Your time, if you'll allotany,
Will teach you how and what any
Old plant or tree
Can do or be—
And that's the use of Botany!\

The poem reminds us that botany was never meant to be joyless.

Even the charts.

Even the Latin names.

Learning plants has always carried a little laughter alongside the work.

Book Recommendation


Women Gardeners by Yvonne Cuthbertson



It's Women Gardeners Week here on The Daily Gardener, which means all of the book recommendations for this week celebrate women who shaped gardens, gardening literature, and horticultural history, often without the recognition they deserved.

This is a book about persistence.

About women who gardened where they were allowed to stand, borrowed land, kitchen plots, schoolyards, and estates they would never inherit.

It's about making beauty anyway.

About tending something that might not last, but tending it faithfully all the same.

It's the long history Vita knew she belonged to, even when the gates were closed.

Botanic Spark

And finally, here's something sweet to ignite the little botanic spark in your heart.

1902 Will Geer was born.

Most people remember him as Grandpa Walton on The Waltons.

But before, and during, that fame, Will was a botanist.

When Hollywood blacklisted him during the McCarthy era, he turned to the land.

In Topanga Canyon, California, he built the Theatricum Botanicum, a living theater where Shakespeare was performed among the plants named in his plays.

He grew vegetables instead of lawns.

Sold produce to survive.

Fed other blacklisted artists.

On the set of The Waltons, he insisted the backlot garden be filled with real, edible plants, snacking on them between takes, teaching young actors their botanical names.

He believed gardens should feed people, body and spirit.

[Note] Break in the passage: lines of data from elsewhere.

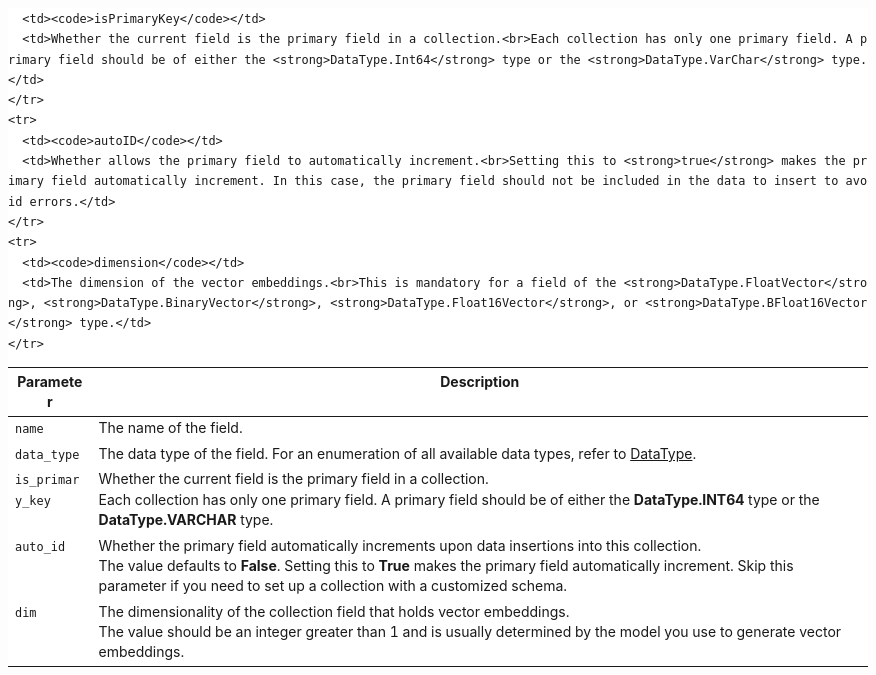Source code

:       <td><code>isPrimaryKey</code></td>
      <td>Whether the current field is the primary field in a collection.<br>Each collection has only one primary field. A primary field should be of either the <strong>DataType.Int64</strong> type or the <strong>DataType.VarChar</strong> type.</td>
    </tr>
    <tr>
      <td><code>autoID</code></td>
      <td>Whether allows the primary field to automatically increment.<br>Setting this to <strong>true</strong> makes the primary field automatically increment. In this case, the primary field should not be included in the data to insert to avoid errors.</td>
    </tr>
    <tr>
      <td><code>dimension</code></td>
      <td>The dimension of the vector embeddings.<br>This is mandatory for a field of the <strong>DataType.FloatVector</strong>, <strong>DataType.BinaryVector</strong>, <strong>DataType.Float16Vector</strong>, or <strong>DataType.BFloat16Vector</strong> type.</td>
    </tr>
  </tbody>
</table>

<table class="language-javascript">
  <thead>
    <tr>
      <th>Parameter</th>
      <th>Description</th>
    </tr>
  </thead>
  <tbody>
    <tr>
      <td><code>name</code></td>
      <td>The name of the field.</td>
    </tr>
    <tr>
      <td><code>data_type</code></td>
      <td>The data type of the field. For an enumeration of all available data types, refer to <a href="https://milvus.io/api-reference/node/v2.4.x/Collections/DataType.md">DataType</a>.</td>
    </tr>
    <tr>
      <td><code>is_primary_key</code></td>
      <td>Whether the current field is the primary field in a collection.<br>Each collection has only one primary field. A primary field should be of either the <strong>DataType.INT64</strong> type or the <strong>DataType.VARCHAR</strong> type.</td>
    </tr>
    <tr>
      <td><code>auto_id</code></td>
      <td>Whether the primary field automatically increments upon data insertions into this collection.<br>The value defaults to <strong>False</strong>. Setting this to <strong>True</strong> makes the primary field automatically increment. Skip this parameter if you need to set up a collection with a customized schema.</td>
    </tr>
    <tr>
      <td><code>dim</code></td>
      <td>The dimensionality of the collection field that holds vector embeddings.<br>The value should be an integer greater than 1 and is usually determined by the model you use to generate vector embeddings.</td>
    </tr>
  </tbody>
</table>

Will was also a lifelong activist and a friend to folk singers like Woody Guthrie and Pete Seeger.

When he died in 1978, his family recited Robert Frost poems and sang folk songs at his bedside.

His ashes were buried in the Shakespeare Garden he planted, a reminder that some lives take root exactly where they are needed.

Final Thoughts

To spotany.

To notice what lives quietly beneath the surface.

Vita showed us how beauty can be shaped with intention.

Lafayette taught us to honor the unseen labor that sustains every garden.

And Will reminded us that when the world closes its doors, the soil is still willing to receive us.

Thanks for listening to The Daily Gardener.
And remember, for a happy, healthy life, garden every day.